Dataflow shuffle for batch jobs

Batch jobs use Dataflow shuffle by default. Dataflow shuffle moves the shuffle operation out of the worker VMs and into the Dataflow service backend.

About Dataflow shuffle

  • Dataflow shuffle is the base operation behind Dataflow transforms such as GroupByKey, CoGroupByKey, and Combine.
  • The Dataflow shuffle operation partitions and groups data by key in a scalable, efficient, fault-tolerant manner.

Benefits of Dataflow shuffle

The service-based Dataflow shuffle has the following benefits:

  • Faster execution time of batch pipelines for the majority of pipeline job types.
  • A reduction in consumed CPU, memory, and Persistent Disk storage resources on the worker VMs.
  • Better Horizontal Autoscaling, because VMs don't hold any shuffle data and can therefore be scaled down earlier.
  • Better fault tolerance, because an unhealthy VM holding Dataflow shuffle data doesn't cause the entire job to fail.

Support and limitations

  • Dataflow shuffle isn't available for streaming jobs.
  • This feature is available in all regions where Dataflow is supported.
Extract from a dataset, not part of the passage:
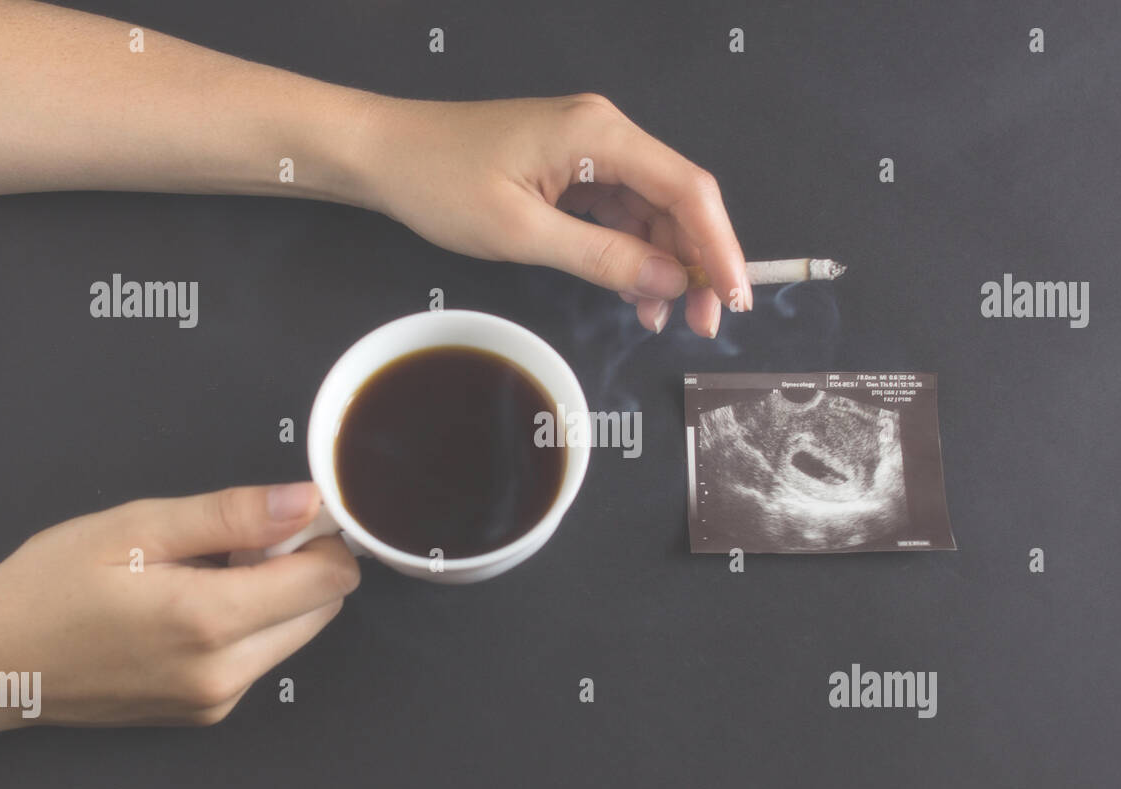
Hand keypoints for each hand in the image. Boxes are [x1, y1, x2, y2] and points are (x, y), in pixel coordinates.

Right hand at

To see available locations, read Dataflow locations. There might be performance differences between regions.
  • Workers must be deployed in the same region as the Dataflow job.
  • Don't specify the zone pipeline option. Instead, specify the region, and set the value to one of the available regions. Dataflow automatically selects the zone in the region you specified.
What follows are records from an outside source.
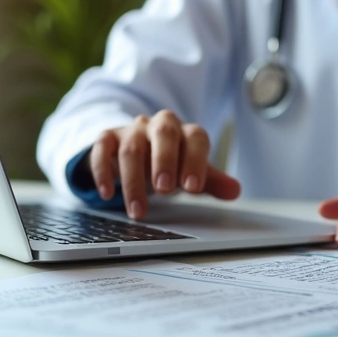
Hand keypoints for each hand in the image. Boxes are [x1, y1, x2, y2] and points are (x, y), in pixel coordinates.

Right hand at [89, 110, 240, 219]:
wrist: (137, 150)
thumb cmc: (170, 163)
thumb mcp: (191, 172)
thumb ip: (211, 181)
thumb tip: (235, 191)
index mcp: (185, 132)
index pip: (196, 138)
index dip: (195, 161)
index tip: (192, 188)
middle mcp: (160, 125)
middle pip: (164, 133)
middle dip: (164, 161)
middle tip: (164, 190)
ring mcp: (132, 130)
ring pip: (132, 148)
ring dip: (134, 181)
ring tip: (138, 211)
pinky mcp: (108, 138)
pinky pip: (102, 148)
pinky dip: (103, 171)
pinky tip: (108, 194)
    If you specify the zone pipeline option and set it to a zone outside of the available regions, the Dataflow job returns an error. If you set an incompatible combination of region and zone, your job can't use Dataflow shuffle.
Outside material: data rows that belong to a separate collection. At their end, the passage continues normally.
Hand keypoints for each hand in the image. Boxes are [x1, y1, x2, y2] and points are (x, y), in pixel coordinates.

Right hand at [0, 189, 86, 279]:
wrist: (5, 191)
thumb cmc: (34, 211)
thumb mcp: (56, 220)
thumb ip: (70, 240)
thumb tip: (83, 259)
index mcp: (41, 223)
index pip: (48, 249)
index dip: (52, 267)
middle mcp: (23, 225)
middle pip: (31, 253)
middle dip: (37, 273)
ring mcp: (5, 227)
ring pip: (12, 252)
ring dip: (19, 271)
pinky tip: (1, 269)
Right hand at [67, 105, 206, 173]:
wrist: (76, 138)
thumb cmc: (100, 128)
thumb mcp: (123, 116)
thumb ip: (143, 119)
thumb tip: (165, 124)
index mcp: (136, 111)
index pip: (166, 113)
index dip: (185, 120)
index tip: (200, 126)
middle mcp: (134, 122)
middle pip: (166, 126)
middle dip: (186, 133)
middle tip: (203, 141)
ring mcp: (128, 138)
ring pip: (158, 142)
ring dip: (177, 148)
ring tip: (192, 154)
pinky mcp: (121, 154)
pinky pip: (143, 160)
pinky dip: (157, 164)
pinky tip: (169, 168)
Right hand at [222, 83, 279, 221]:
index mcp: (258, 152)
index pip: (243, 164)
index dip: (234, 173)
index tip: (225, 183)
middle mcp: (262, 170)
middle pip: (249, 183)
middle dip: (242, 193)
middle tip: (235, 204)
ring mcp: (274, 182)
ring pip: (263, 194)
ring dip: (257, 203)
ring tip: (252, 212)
  • For Python, Dataflow shuffle requires Apache Beam SDK for Python version 2.1.0 or later.

Disk size considerations

The default boot disk size for each batch job is 25 GB. For some batch jobs, you might be required to modify the size of the disk. Consider the following:

  • A worker VM uses part of the 25 GB of disk space for the operating system, binaries, logs, and containers. Jobs that use a significant amount of disk and exceed the remaining disk capacity may fail when you use Dataflow shuffle.
  • Jobs that use a lot of disk I/O may be slow due to the performance of the small disk. For more information about performance differences between disk sizes, see Compute Engine Persistent Disk Performance.

To specify a larger disk size for a Dataflow shuffle job, you can use the --disk_size_gb parameter.

Pricing

Most of the reduction in worker resources comes from offloading the shuffle work to the Dataflow service. For that reason, there is a charge associated with the use of Dataflow shuffle. The execution times might vary from run to run. If you are running a pipeline that has important deadlines, we recommend allocating sufficient buffer time before the deadline.